Off to the freshman dorm with you! (Student housing poll)

I was looking at the Wikipedia article on my old college, and then the college website itself. FTR, I went to UCSD where each undergraduate chooses a college within the larger university. The colleges exist not only for the purpose of providing an on-campus housing community, but each also has its own academic requirements that must be met to receive a bachelor’s degree. My college was Revelle.

Anyway, with regard to my college, I was surprised and a little dismayed to see that the eight residence halls which were available to all of us when I was there are now designated for first year students only. When I was there, they were open to all undergraduates, and many of us stayed there through the entire four years (or more). In my opinion, this helps to foster camraderie in the college. It also encourages good relations among the different years of the school. On a more hedonistic level, when I think of some of the epic parties that went on (for even we Revelle nerds do need to blow off steam), it makes me sad now to think that everyone living in these places now is a freshman, that is, they’re out of Argo Hall forever in the Spring of their first year, when they’re still wet behind the ears from their last shower at home, so to speak.

I looked around at a couple of other UC websites. UCI is doing the “freshman dorm” thing, too. So it makes me ask: Is this becoming a trend? If you went to college in the 1970s, like I did, what was the situation regarding undergraduate dorms in your day? What is it like if you’re an undergraduate now?

I was in Class of '07 and all the way on the other side of the country, but when we had it, there were designated Freshman Dorms, the the better quality dorms going basically to the rest of the students. It was also sorta segregated in 2nd,3rd, and 4th years by a lottery system- so the seniors would have the best numbers then the juniors then the sophomores. So this would lead to the best dorms being filled up with mostly Seniors, and then the next best being mixed with juniors and seniors and so on down the line until some dorms were basically just the frat houses and the poor sophomores who had the worst numbers stuck next to them.

I didn’t mind the system as you could go in with your numbers if you were a group- so there were some soph. and juniors that could have a senior friend and they’d all get a dorm room together simply by using the seniors number. That way there was some mixing but that wasn’t really the norm.

My college (Kalamazoo College, class of '08) actually required that your first two years be spent on campus and living in a dorm. We had six dorms and for the first year were assigned randomly; most first year students got stuck in the smallest-roomed and oldest dorm. There weren’t any limitations, it pretty much depended on what your lottery number was by the time you went to register for each semester. Upperclassmen had a lower number/higher priority. The dorms were equally mixed with the different years. However, after I left they decided to designate certain dorms to only house certain years so all of the freshmen were stuck in dorm A, sophomores in dorm B, and so on. I think this was a silly, pointless thing to do and I’m glad I got out before that happened.

#####

Written request A — In the student housing thread, how many years did Kalamazoo College require students to live on campus in a dorm?
Written request B — Using the student housing thread, explain why the best dorms at the Class of '07 poster's school were filled mostly with seniors.
Written request C — Extend the student housing thread past its last post.

#####

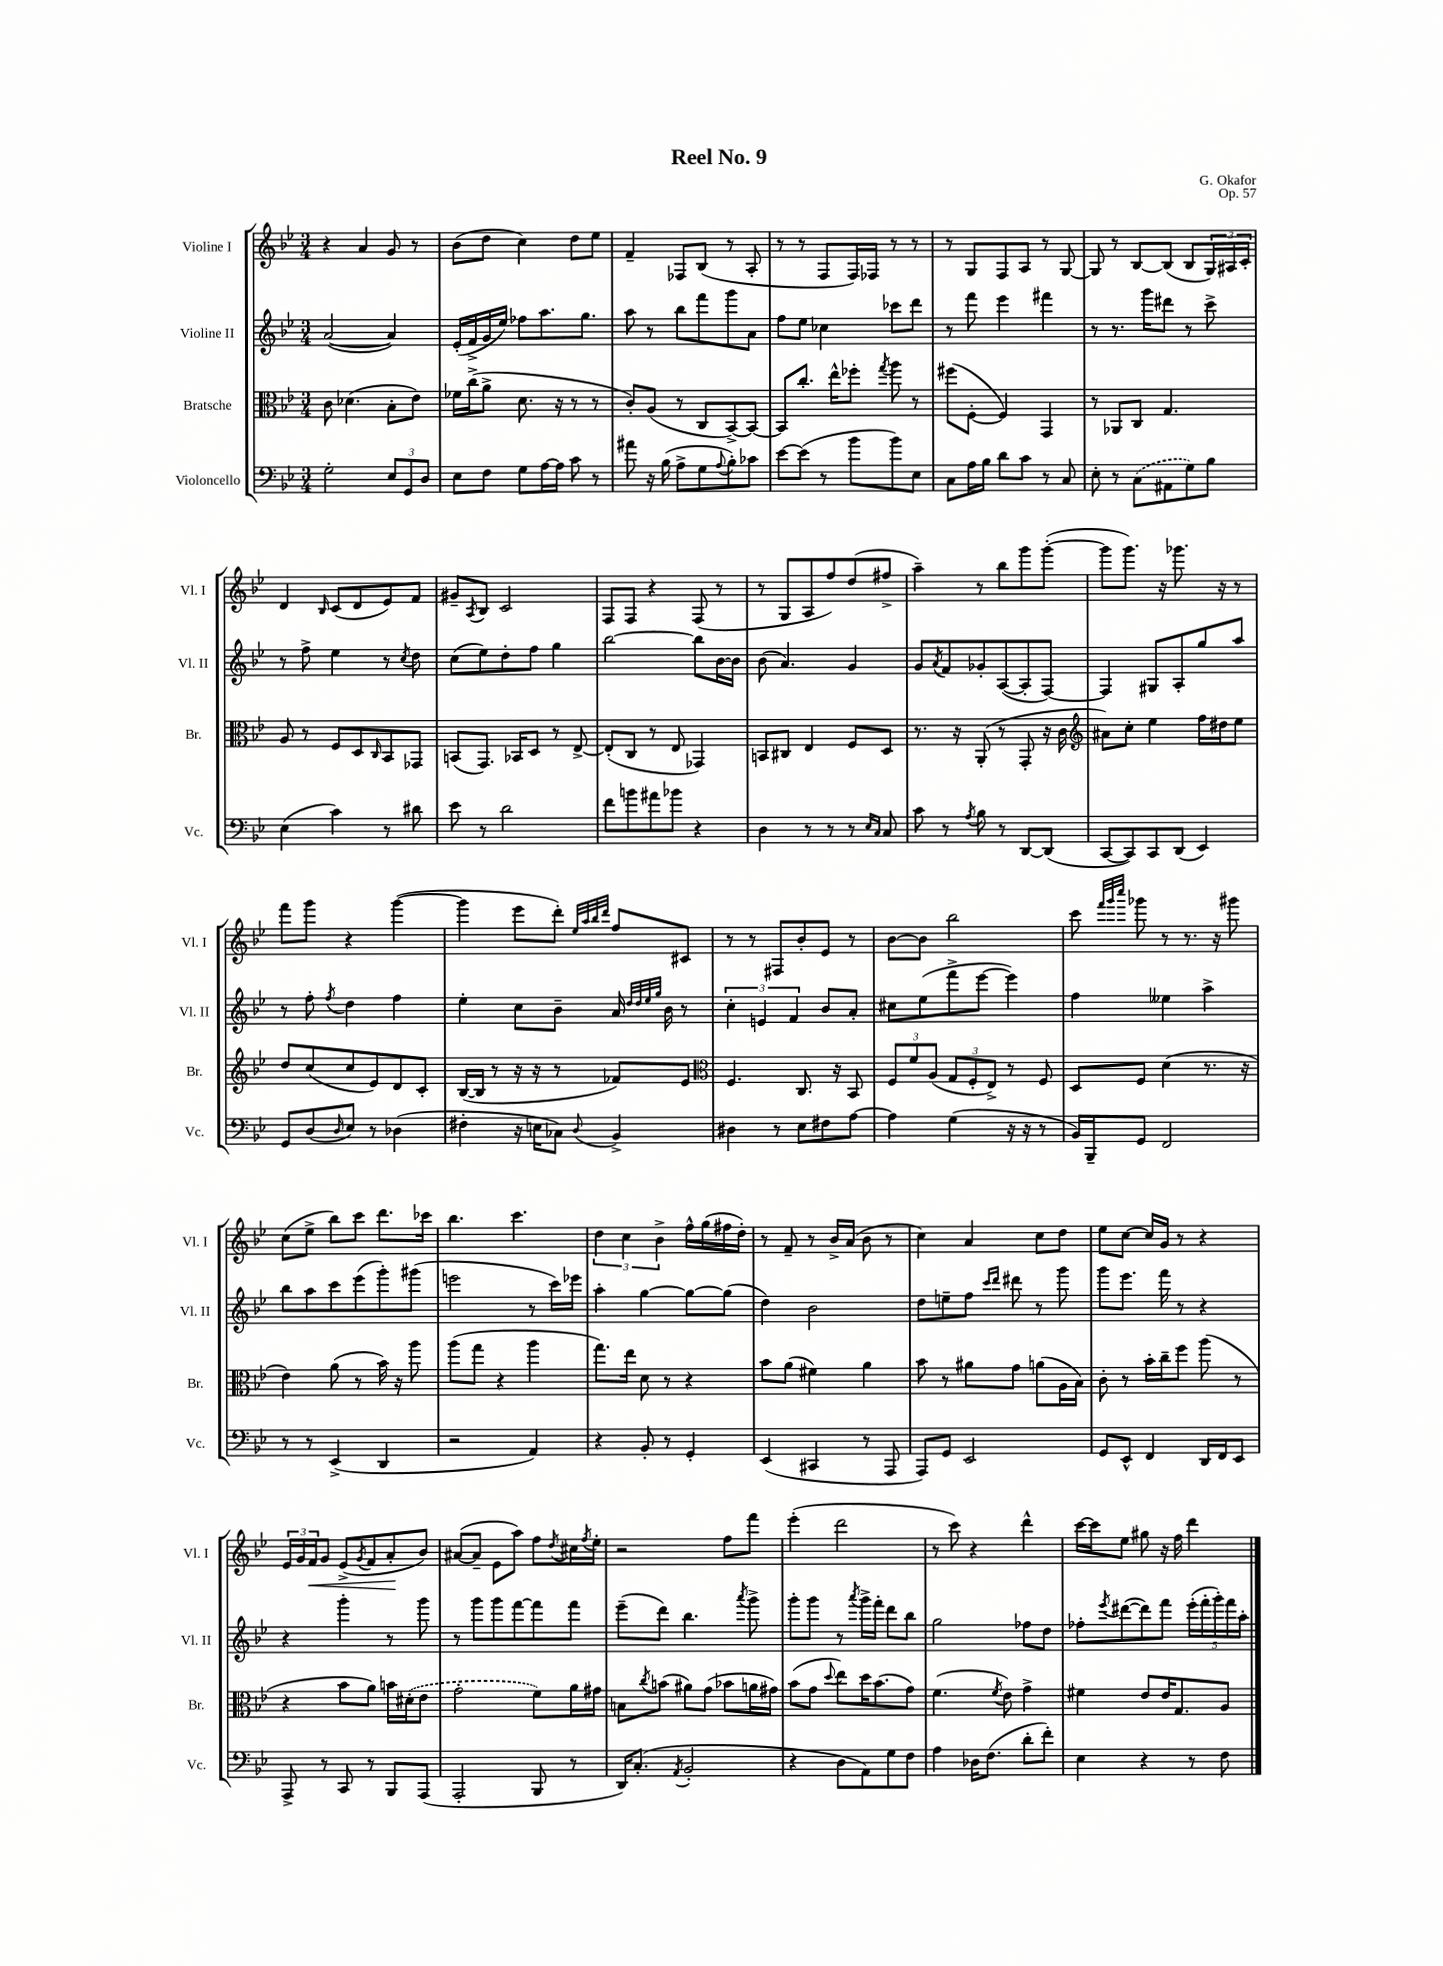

**kern	**kern	**kern	**kern
*staff4	*staff3	*staff2	*staff1
*clefF4	*clefC3	*clefG2	*clefG2
*k[b-e-]	*k[b-e-]	*k[b-e-]	*k[b-e-]
*M3/4	*M3/4	*M3/4	*M3/4
2G'	8c	([2a	4r
.	(4.d-	.	.
.	.	.	4a
12E-	8B-'	4a])	8g
12GG	.	.	.
.	8e-)	.	8r
12D	.	.	.
=	=	=	=
8E-	16f-	(16e-'	(8b-
.	(16cc^	16f^	.
8F	8a^	16g	8dd
.	.	16ee-)	.
8G	8.d	8ff-	4cc)
[16A	.	8.aa	.
16A]	16r	.	.
8c	8r	.	8dd
.	.	8.gg	.
8r	8r	.	8ee-
=	=	=	=
8a#	8c')	8aa	4f~
16r	(8A	8r	.
(16B-	.	.	.
8A^	8r	8bb-	8F-
8G	8C	8fff	(8B-
8qqA	.	.	.
8B-')	[8BB-^)	8ggg	8r
8c-	8BB-_	8a	8A'
=	=	=	=
[8e-	8BB-]	8ff	8r
(8e-]	8.cc'	8ee-	8r
8r	.	4cc-	8F
.	16ee-^^	.	.
8b-	8ff-'	.	16F)
.	.	.	16F-
.	8qgg	.	.
8b-)	8aa	8ccc-	8r
8E-	8r	8ddd	8r
=	=	=	=
8C	(8ff#	8r	8r
16A	[8F'	8fff	8G
16B-	.	.	.
8d	4F])	4eee-	8F
8c	.	.	8A
8r	4GG	4fff#	8r
8C	.	.	[8G
=	=	=	=
8E-'	8r	8r	8G]
8r	8AA-	8.r	8r
(8C	8C	.	[8B-
.	.	16ggg	.
8AA#	4.G	8ddd#	(8B-]
8G)	.	8r	8B-
8B-	.	8ccc^	24G)
.	.	.	24A#
.	.	.	24c'
=	=	=	=
(4E-	8A	8r	4d
.	8r	8ff^	.
.	.	.	16qqB-
4c)	8F	4ee-	(8c
.	8D	.	8d
.	16qqC	.	.
8r	8BB-	8r	8e-)
.	.	8qcc	.
8d#	8GG-	8dd	8f
=	=	=	=
8e-	(8BB	(8cc	8g#~
.	.	.	8qA
8r	8.GG)	8ee-)	8B-
2d	.	8dd'	2c
.	16BB-	.	.
.	8D	8ff	.
.	8r	4gg	.
.	[8E-^	.	.
=	=	=	=
8f	(8E-']	[2bb-	8F
8b	8C	.	8F
8a#	8r	.	4r
8b-	8E-	.	.
4r	4GG-)	8bb-]	(8F
.	.	[16b-	8r
.	.	16b-]	.
=	=	=	=
4D	8BB	(8b-	8r
.	8C#	4.a)	8G
8r	4E-	.	8A
8r	.	.	8ff)
8r	8F	4g	(8dd
16qqE-	.	.	.
16qqC	.	.	.
8C	8D	.	8ff#^
=	=	=	=
8c	8.r	8g	4aa~)
.	.	8qa	.
8r	.	8f	.
.	16r	.	.
8qA	.	.	.
8B-	(8AA'	8g-'	8r
8r	8r	([8A	8bb-
[8DD	8GG'	8A']	8ggg
(8DD]	16r	[8F)	([8ggg'
.	16c	.	.
=	=	=	=
*	*clefG2	*	*
[8CC	8a#)	4F]	8ggg]
8CC])	8cc'	.	8.ggg)
8CC	4ee-	8G#	.
.	.	.	16r
(8DD	.	8A'	8.ggg-
4EE-)	16ff	8gg	.
.	16dd#	.	16r
.	8ee-	8aa	8r
=	=	=	=
8GG	8dd	8r	8fff
(8D	(8cc	8ff'	8ggg
16qqD	.	8qff	.
8E-)	8cc	4dd	4r
8r	8e-)	.	.
(4D-	8d	4ff	([4ggg
.	8c'	.	.
=	=	=	=
4F#'	([16B-	4ee-'	4ggg]
.	16B-]	.	.
.	8r	.	.
16r	16r	8cc	8eee-
16E	16r	.	.
8C-)	8r	8b-~	8ddd')
.	.	.	32qqee-
.	.	.	32qqaa
.	.	.	32qqbb-
8qqD	.	.	32qqddd
4BB-^	8f-)	16a	8ff
.	.	32qqdd	.
.	.	32qqdd	.
.	.	32qqee-	.
.	.	32qqgg	.
.	.	16b-	.
.	8e-	8r	8c#
=	=	=	=
*	*clefC3	*	*
4D#	4.F	6cc'	8r
.	.	.	8r
.	.	6e	.
8r	.	.	8F#
.	.	6f	.
8E-	8.C	.	8b-'
8F#	.	8b-	8e-
.	16r	.	.
[8A	8BB-	8a'	8r
=	=	=	=
4A]	12F	8cc#	[8b-
.	12f	.	.
.	.	(8ee-	8b-]
.	(12A	.	.
(4G	12G	8fff^	2bb-
.	12F'	.	.
.	.	[8eee-	.
.	12E-^)	.	.
16r	8r	4eee-])	.
16r	.	.	.
8r	8F	.	.
=	=	=	=
16BB-)	8D	4ff	8ccc
16BBB-~	.	.	.
.	.	.	32qqfff
.	.	.	32qqggg
.	.	.	32qqcccc
8GG	8F	.	8ggg-
2FF	(4d	4ee--	8r
.	.	.	8.r
.	8.r	4aa^	.
.	.	.	16r
.	.	.	8ggg#
.	16r	.	.
=	=	=	=
8r	4e-)	8bb-	(8cc
8r	.	8aa	8ee-^
(4EE-^	(8a	8ccc	8bb-)
.	8r	(8eee-	8ccc
4DD	16b-)	8ggg')	8.ddd
.	16r	.	.
.	8aa	(8ggg#	.
.	.	.	16ccc-
=	=	=	=
2r	(8aa	2eee	4.bb-
.	8gg	.	.
.	4r	.	.
.	.	.	4.ccc
4AA)	4aa	8r	.
.	.	16ccc)	.
.	.	16eee-	.
=	=	=	=
4r	8.gg)	4aa'	6dd
.	.	.	6cc
.	16ee-	.	.
8BB-'	8d	[4gg	.
.	.	.	6b-^
8r	8r	.	.
4GG'	4r	8gg_	16ff^^
.	.	.	(16gg
.	.	(8gg]	16ff#
.	.	.	16dd')
=	=	=	=
(4EE-	8b-	4dd)	8r
.	(8a	.	8f~
4CC#	4f#)	2b-	8r
.	.	.	16b-^
.	.	.	(16a
8r	4a	.	8b-
8AAA	.	.	8r
=	=	=	=
8AAA)	8b-	8dd	4cc)
8GG	8r	8ee~	.
2EE-	8a#	8ff	4a
.	.	16qqccc	.
.	.	16qqddd	.
.	8g	8ddd#	.
.	(8a	8r	8cc
.	16A	8ggg	8dd
.	16B-)	.	.
=	=	=	=
8GG	8c'	8ggg	8ee-
8EE-^^	8r	8.eee-	[8cc
4FF	16b-'	.	16cc]
.	16cc~	16fff	16g
.	8ff	8r	8r
16DD	(8aa	4r	4r
16FF	.	.	.
8EE-	8r	.	.
=	=	=	=
8AAA^	4r	4r	24e-
.	.	.	24g
.	.	.	24f
8r	.	.	8g
8CC	8b-	4ggg'	(8e-^
.	.	.	8qg
8r	8a)	.	8f
8BBB-	16b	8r	8a'
.	(16d#'	.	.
(8AAA	8e-	8ggg	8b-)
=	=	=	=
2AAA'	2g'	8r	([8a#
.	.	8ggg	8a#~]
.	.	8ggg	8e-
.	.	[8fff	8aa)
8BBB-	8f)	8fff]	8ff
.	.	.	8qdd
8r	16a	8fff	16cc#
.	.	.	8qff
.	16g#	.	16ee-'
=	=	=	=
16DD)	8B	(8eee-~	2r
(8.C'	.	.	.
.	8qcc	.	.
.	(8b	8ddd)	.
8qAA	.	.	.
2BB-'	8a#)	4.bb-	.
.	(8g	.	.
.	8b-	.	8ff
.	.	8qaaa	.
.	16a	8ggg^	8fff
.	16g#)	.	.
=	=	=	=
4r	(8b-	8ggg'	(4eee-'
.	8g	8ggg	.
.	8qqdd	.	.
8D	8ee-)	8r	2ddd
.	.	8qaaa	.
8AA)	16dd	16ggg^	.
.	(8.b-	16fff'	.
8G	.	8ddd	.
8F	8g)	8bb-	.
=	=	=	=
4A	(4.f	2gg	8r
.	.	.	8ccc)
16D-	.	.	4r
(8.F	.	.	.
.	8qf	.	.
.	8e-)	.	.
8d'	4g^	8ff-	4ddd^^
8f')	.	8dd	.
=	=	=	=
4E-	4f#	8ff-'	[16ccc
.	.	.	16ccc]
.	.	8qeee-	.
.	.	([8ddd#	8ee-
4r	8e-	8ddd#])	8gg#
.	16e-	8fff	16r
.	8.G	.	16ff
8r	.	(20eee-'	4ddd
.	.	20fff'	.
.	.	20ggg')	.
8F	8A	.	.
.	.	20fff	.
.	.	20aa'	.
==	==	==	==
*-	*-	*-	*-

#####

Answer A — The first two years.

Answer B — Housing for second-, third- and fourth-year students was assigned by lottery, and seniors held the best numbers, followed by juniors and then sophomores. Seniors therefore got first pick and took the best dorms.

Answer C —
We had a required first two years on campus, then the majority moved off-campus (usually less than a quarter-mile off, it being an old college and a small town) for the last two years. There were freshman dorms, non-freshman dorms, and one mixed upperclass and freshman dorm. I’d hate a four-years-on rule, mostly because it’s waaaaaay cheaper to live off campus (I’m paying $185 in rent right now). Requiring people to live on campus for four year would significantly raise the effective price of the college.

We didn’t have a four-years-on-campus rule, but a lot of seniors did live on my campus. One reason was that there wasn’t really much suitable housing in the immediate campus neighborhood, so living off campus usually meant having to use some sort of motorized transportation to reach school. If you used your own car, obviously, you had to get a parking permit. From what I remember of my friends in that situation, the amount of money to be saved wasn’t all that much.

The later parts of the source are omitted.